What is being asked: Copy the lines below word for word, leaving out the pictures.

┌──

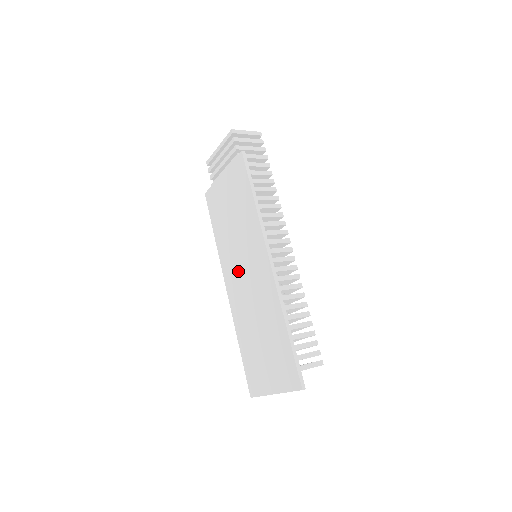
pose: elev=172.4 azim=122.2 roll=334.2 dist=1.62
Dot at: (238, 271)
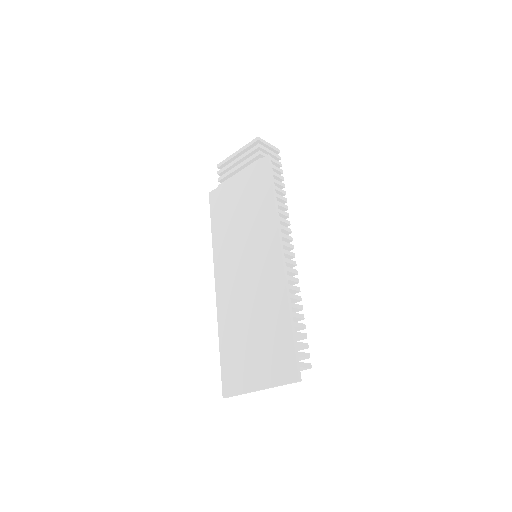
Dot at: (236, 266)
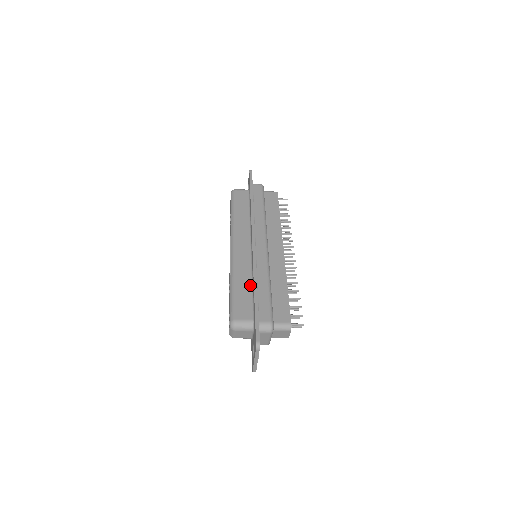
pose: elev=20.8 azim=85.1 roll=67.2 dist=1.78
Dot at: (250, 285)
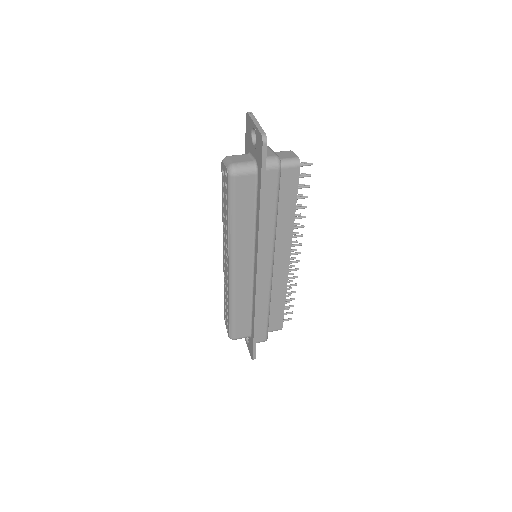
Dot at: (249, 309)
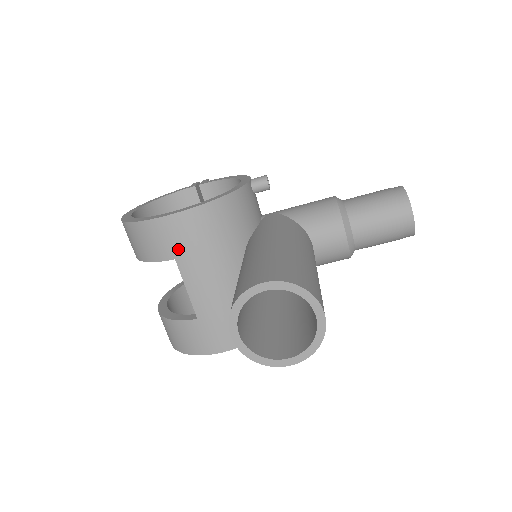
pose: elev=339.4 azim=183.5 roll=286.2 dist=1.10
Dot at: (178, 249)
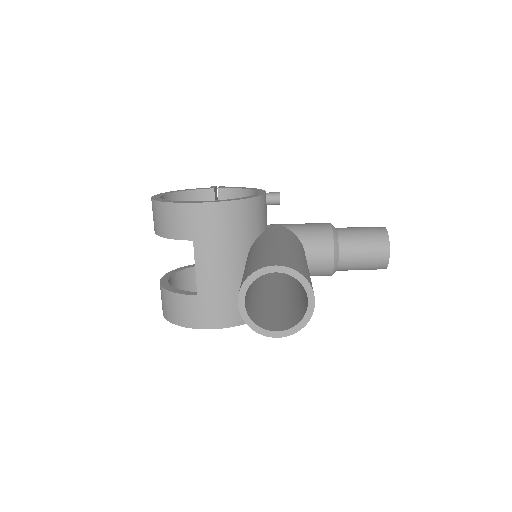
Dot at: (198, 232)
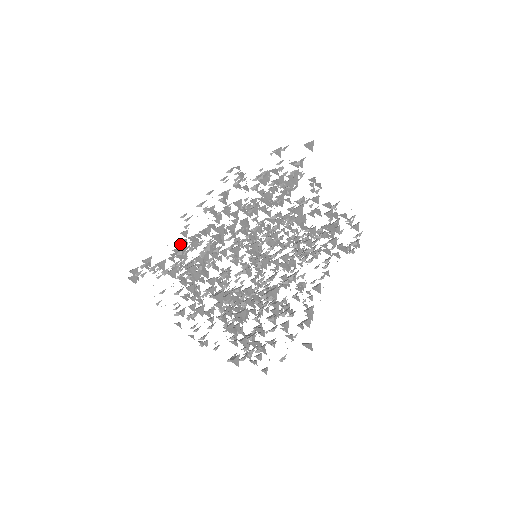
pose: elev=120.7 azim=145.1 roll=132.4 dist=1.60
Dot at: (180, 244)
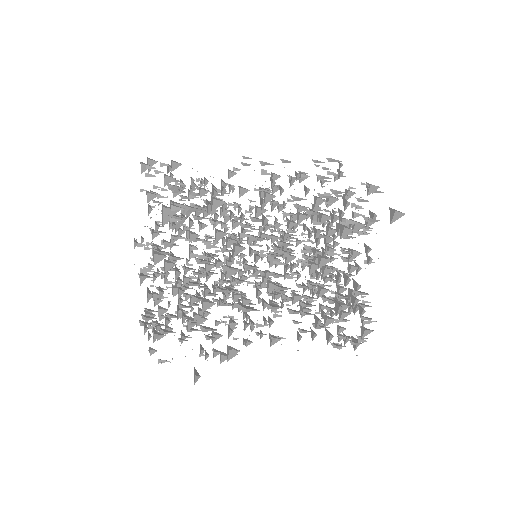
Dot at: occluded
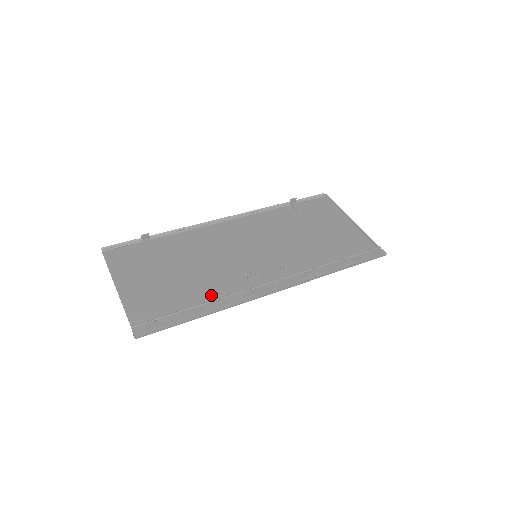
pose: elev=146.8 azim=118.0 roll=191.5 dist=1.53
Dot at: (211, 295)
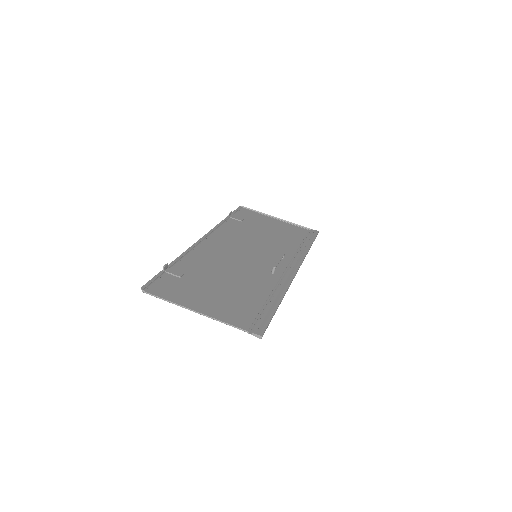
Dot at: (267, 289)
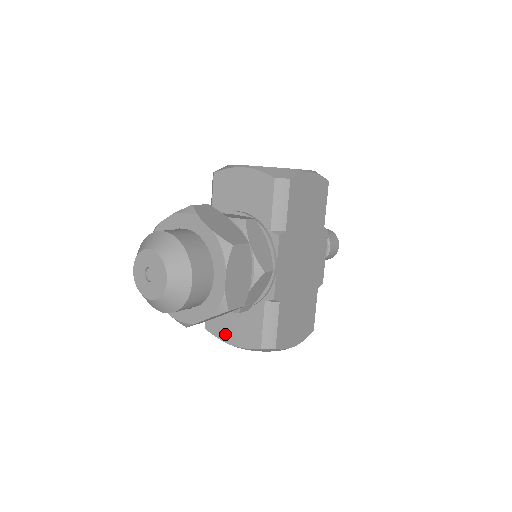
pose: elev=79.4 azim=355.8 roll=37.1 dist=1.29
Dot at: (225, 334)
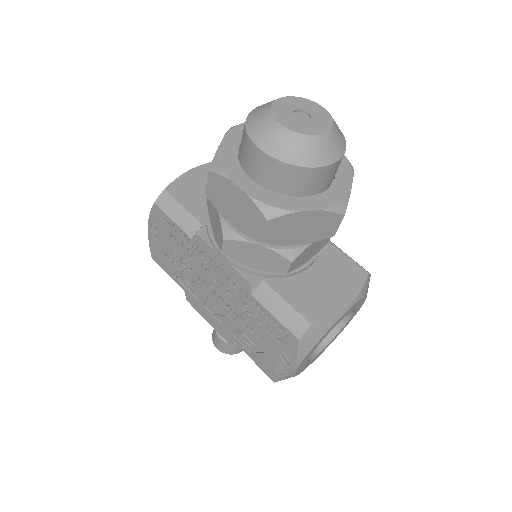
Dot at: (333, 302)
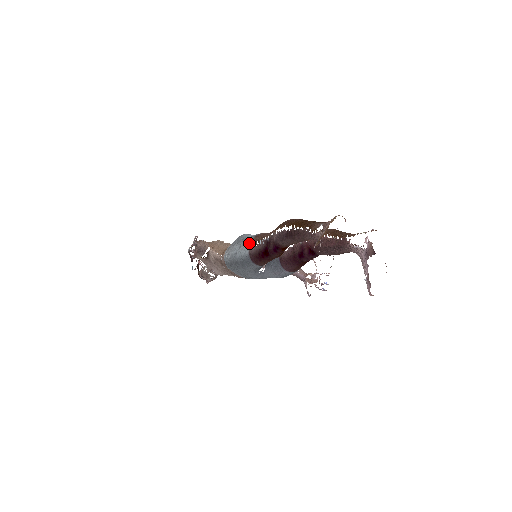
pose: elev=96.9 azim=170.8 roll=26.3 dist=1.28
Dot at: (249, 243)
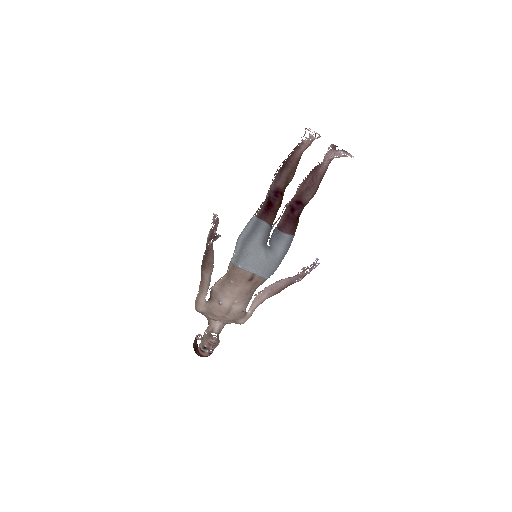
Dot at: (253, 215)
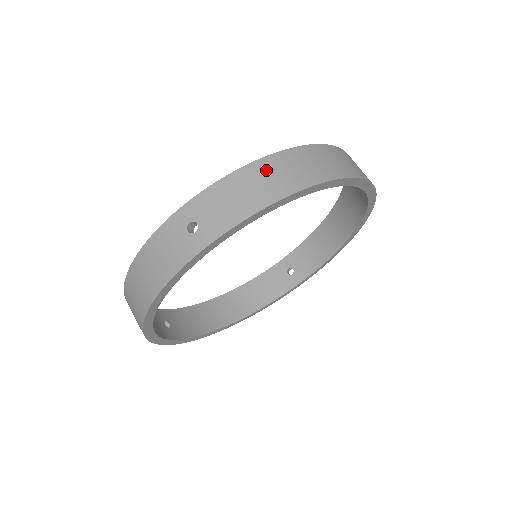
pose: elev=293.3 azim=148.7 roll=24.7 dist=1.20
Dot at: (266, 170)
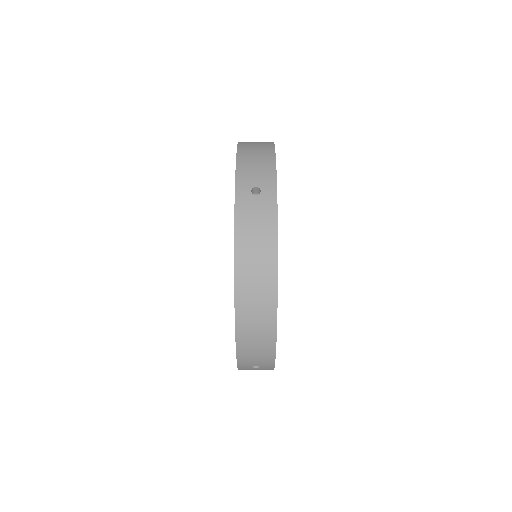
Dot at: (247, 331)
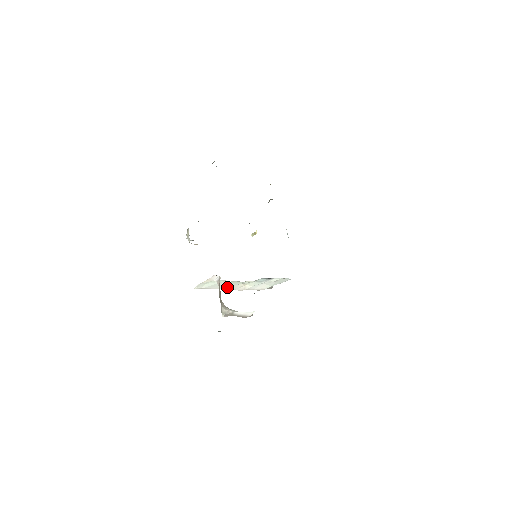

└──

Solution to the problem:
pose: elev=172.4 azim=122.2 roll=334.2 dist=1.62
Dot at: (238, 271)
Dot at: (236, 266)
pose: elev=20.8 azim=85.1 roll=67.2 dist=1.78
Dot at: (250, 285)
Dot at: (249, 309)
pose: elev=339.4 azim=183.5 roll=286.2 dist=1.10
Dot at: (178, 249)
Dot at: (198, 232)
pose: elev=120.7 azim=145.1 roll=132.4 dist=1.60
Dot at: (180, 244)
Dot at: occluded
pose: elev=146.8 azim=118.0 roll=191.5 dist=1.53
Dot at: (211, 295)
Dot at: (267, 289)
pose: elev=79.4 azim=355.8 roll=37.1 dist=1.29
Dot at: (225, 334)
Dot at: (333, 302)
pose: elev=96.9 azim=170.8 roll=26.3 dist=1.28
Dot at: (249, 243)
Dot at: (253, 215)
pose: elev=293.3 azim=148.7 roll=24.7 dist=1.20
Dot at: (266, 170)
Dot at: (247, 331)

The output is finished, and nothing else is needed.